Hereditry With Hoyts Cinemas
I've been dying to see the new horror movie Hereditry since the trailer dropped back in January. Unaware that I had to wait almost six months for it to come out in Australia, I created so much hype around this film to my friends that when we were finally able to score tickets it was the dubbed the "elusive and mysterious" horror movie of the year.
It certainly lives up to the title. Because damn it was mysterious.
Starring Australia's own Toni Colette along with a cast of relative unknowns of Gabriel Byrne, Alex Wolff and Milley Shapiro, Hereditry follows the Graham family who begin to unravel crytpic and increasingly terrifying secrets about their ancestry after their grandmother passes away.
But this tale is just the beginning and the death of the grandmother actually pales in comparison to the events in the movie. What appears to be a regular out-of-the-box haunting horror movie takes many twists and turns that you really don't see coming and actually left me quite shocked throughout the movie.
So cudos! You actually managed to surprised this seasoned horror movie buff.
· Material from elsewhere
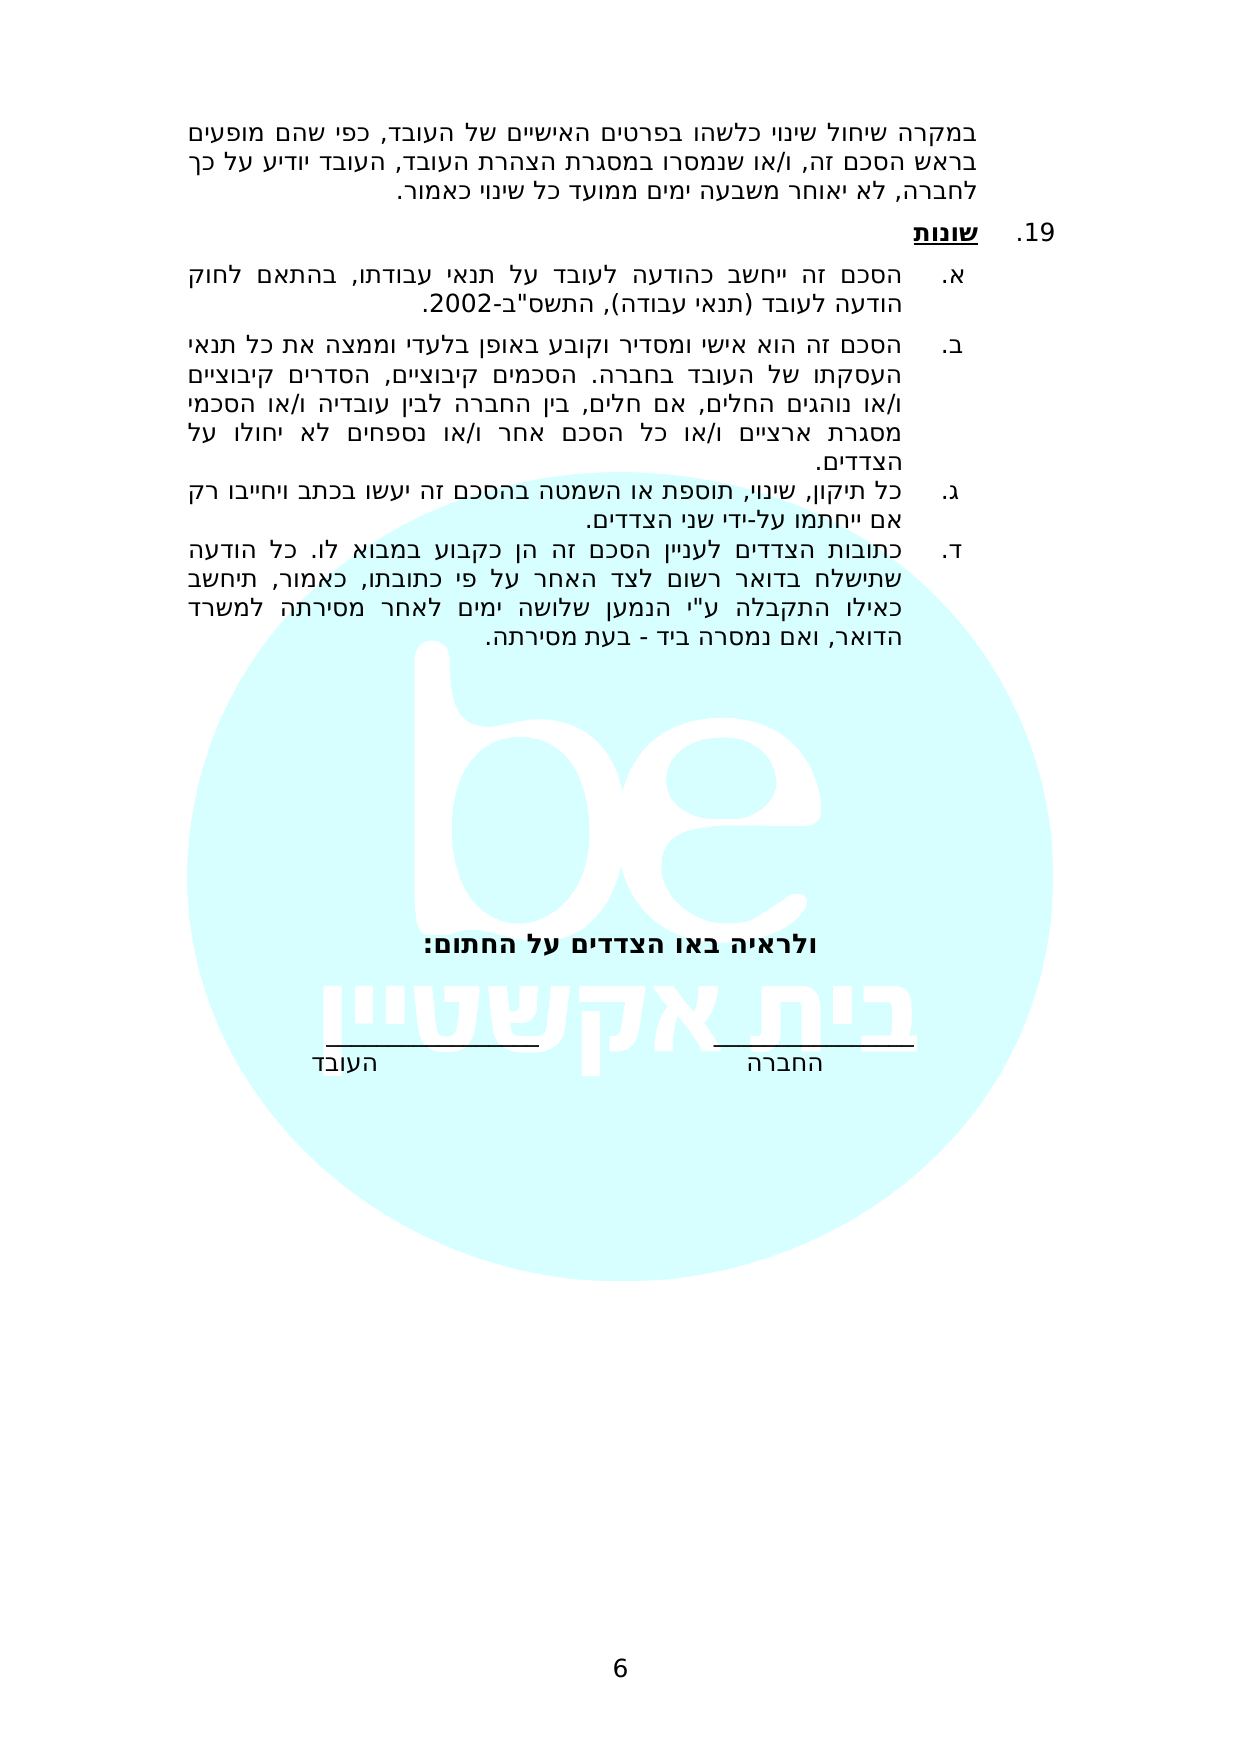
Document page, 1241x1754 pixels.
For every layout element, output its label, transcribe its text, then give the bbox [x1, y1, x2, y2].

The movie chronicles grief in a very real way, but from the get-go you find yourself trying to guess the secrets of the possible haunting. The early parts of the movie are peppered with very odd behaviours and sentances uttered by the characters that could be easily missed, but point towards a sinister secret (such as Toni Colette's chartacter of Annie telling her daughter Charli, "Your grandmother didn't want me to feed you when you were a baby because she wanted to feed you" - a throwaway line perhaps, but hints at something being very off with the grandmother).
Soon the movie descends into chaos and tensions build with a supernatural entity that quickly escalates into something entirely different and takes viewers off guard. My friend and I actually left the movie feeling quite strange and "dirty" almost in an unnerving ending to the mysterious family line.
The film is spooky, and crafted well despite it's questionable ending. It's filled with tension that is amplified by the sounds of Milley Shaprio's character of Charli's nervous habit of clicking her tongue - something that occurs regularly throughout the movie in the same affect as the silence in A Quiet Place has. The strangeness is also amplified with Toni Colette's character of Annie's almost obssesive recreation of her life in miniatures.
While the plotline certainly takes you on a terrifying journey, the real saviors of the movie are the main actors, who do an utmost astounding job. Toni Colette brings her A game once again to Annie's obviously disturbed demeanor and her scenes of grief in her bedroom are absolute perfection. Gabriel Bryne's character as the harrowed father simply trying to keep his family together in a time of earth-shattering grief is on pointe, and Alex Wolff's extreme guilt and shame drives the story with a different look in the mourning process.
Hereditry is as much of a drama plagued with sadness as it is a horror movie and an ambitious project that will keep you intrigued all the way through.
Hereditry is in Australian cinemas now.